Il y a des films qui, parfois, nous invitent à nous réconcilier avec notre histoire. Celui consacré à Simone Veil est sans doute de ceux-là. Il y a des personnes qui nous obligent à regarder la réalité en face. Cette femme est bien l’une de celle-là. À regarder les grandes lignes de ce qui la caractérise, elle semble n’avoir que des traits qui inspirent la méfiance : grande bourgeoise qui révolutionne l’administration pénitentiaire en rappelant à chacun ses devoirs et en protégeant les droits des plus faibles, ministre de droite qui porte la loi autorisant l’avortement, femme agnostique poursuivie de la haine des antisémites, présidente du Parlement européen qui affirme sa foi dans la construction d’une Europe pourtant de plus en plus décriée... En sortant du cinéma, dans la foule riante et chahuteuse d’une soirée de samedi, je me dis : "Avons-nous conscience de là d’où nous venons ?"
Une femme trahie dans ses intentions
Simone Veil n’a pas bonne presse dans certains milieux catholiques, ce sont bien les seuls en France à ne pas lui reconnaître de valeur, avec peut-être quelques autres auxquels il ne sera pas fait l’honneur de s’y intéresser. La cause en est, entend-on souvent, cette fameuse loi autorisant l’avortement. Le 28 novembre 1974, au bout de la nuit, Eugène Claudius-Petit, catholique convaincu, est l'ultime orateur : "Dans le regard de la femme la plus désemparée, la plus fautive, se reflète le visage de Celui qui est la vie. À cause de Lui, je prendrai ma part du fardeau. Je voterai le texte." Sa parole sera décisive pour nombre de ses collègues qui le suivront dans son vote.
Il y a quelques années, en 2017, certains jeunes militants chrétiens et désireux de rouvrir le débat sur l’IVG produisirent des affiches rappelant que Simone Veil était une femme trahie dans ses intentions puisque, écrivaient-ils, sa loi n'existe plus tant elle a été modifiée. C’est donc qu’ils avaient bien compris que l’enjeu de cette loi n’était en aucune manière de banaliser un acte toujours grave et toujours douloureux, mais de protéger celles qui voulaient y recourir et faire cesser une situation d’anarchie où les pauvres mouraient dans la clandestinité tandis que les jeunes filles de bonne famille étaient conduites dans de confortables cliniques suisses.

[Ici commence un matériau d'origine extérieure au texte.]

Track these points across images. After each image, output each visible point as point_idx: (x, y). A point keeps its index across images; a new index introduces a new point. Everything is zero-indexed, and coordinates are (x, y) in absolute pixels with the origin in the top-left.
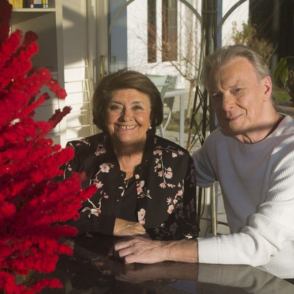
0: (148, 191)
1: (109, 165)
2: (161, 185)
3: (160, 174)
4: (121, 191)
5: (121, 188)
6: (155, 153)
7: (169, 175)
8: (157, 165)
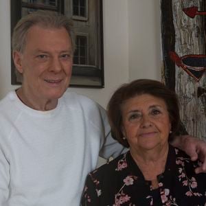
0: (174, 199)
1: (133, 178)
2: (187, 194)
3: (185, 183)
4: (150, 199)
5: (148, 197)
6: (177, 162)
7: (194, 185)
8: (181, 174)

Simone Veil aurait été catholique, aurait-elle été considérée autrement ? Nul ne peut répondre à cette question à part ceux qui continuent de vouer son nom aux gémonies.
Cette animosité qui l’a poursuivie jusqu’au bout de sa vie — je me souviens de conférences qu’elle devait donner sur la Shoah dans des établissements privés ou des universités parisiennes qui étaient annulées faute de pouvoir assurer sa sécurité — ne peut se comprendre par le seul évènement de 74. Le Premier ministre et le Président de l’époque, tous les deux catholiques, n’ont jamais subi cet opprobre et quelques années plus tard, nombreux étaient ceux qui, tout en rejetant Simone Veil, votaient sans l’ombre d’une hésitation pour l’un ou pour l’autre... En un mot, Simone Veil aurait été catholique, aurait-elle été considérée autrement ? Nul ne peut répondre à cette question à part ceux qui continuent de vouer son nom aux gémonies.
Au soir de sa vie
Qu’ils entendent alors cette petite anecdote : elle concerne cette femme, amie du cardinal Lustiger, portant avec lui le poids de l’indicible tout en maintenant l’exigence d’une vérité qui libère. Je me souviens d’ailleurs d’eux, à Auschwitz, pour l’anniversaire de la libération du camp. Tous les deux grands et dignes, enveloppés, non par le mal dont les vestiges les entouraient, mais par la certitude que l’amour d’une mère est plus puissant que tout et ouvre un chemin d’Espérance invincible.
Cette anecdote donc : c’était à la fin d’une célébration d’obsèques, sans messe, que je présidais à Saint-Germain-des-Prés. Simone Veil connaissait bien les parents de la défunte et était venue se tenir à leurs côtés. En la saluant, sur le parvis, à la sortie de l’église, après avoir parlé quelques instants du cardinal Lustiger, elle me prit la main en la serrant fort. Et elle dit cette phrase dont je me souviens mot pour mot : "Vous savez mon Père, je ne suis pas chrétienne, mais je peux vous dire une chose. Une cérémonie à l’église sans Eucharistie, et bien... ce n’est pas tout à fait pareil." Elle me laissa sur ces paroles et regagna sa voiture.
Elle était au soir de sa vie. Elle prouvait une fois de plus que nul ne peut enfermer quiconque dans ses propres apparences et encore moins l’Esprit dans ses convenances.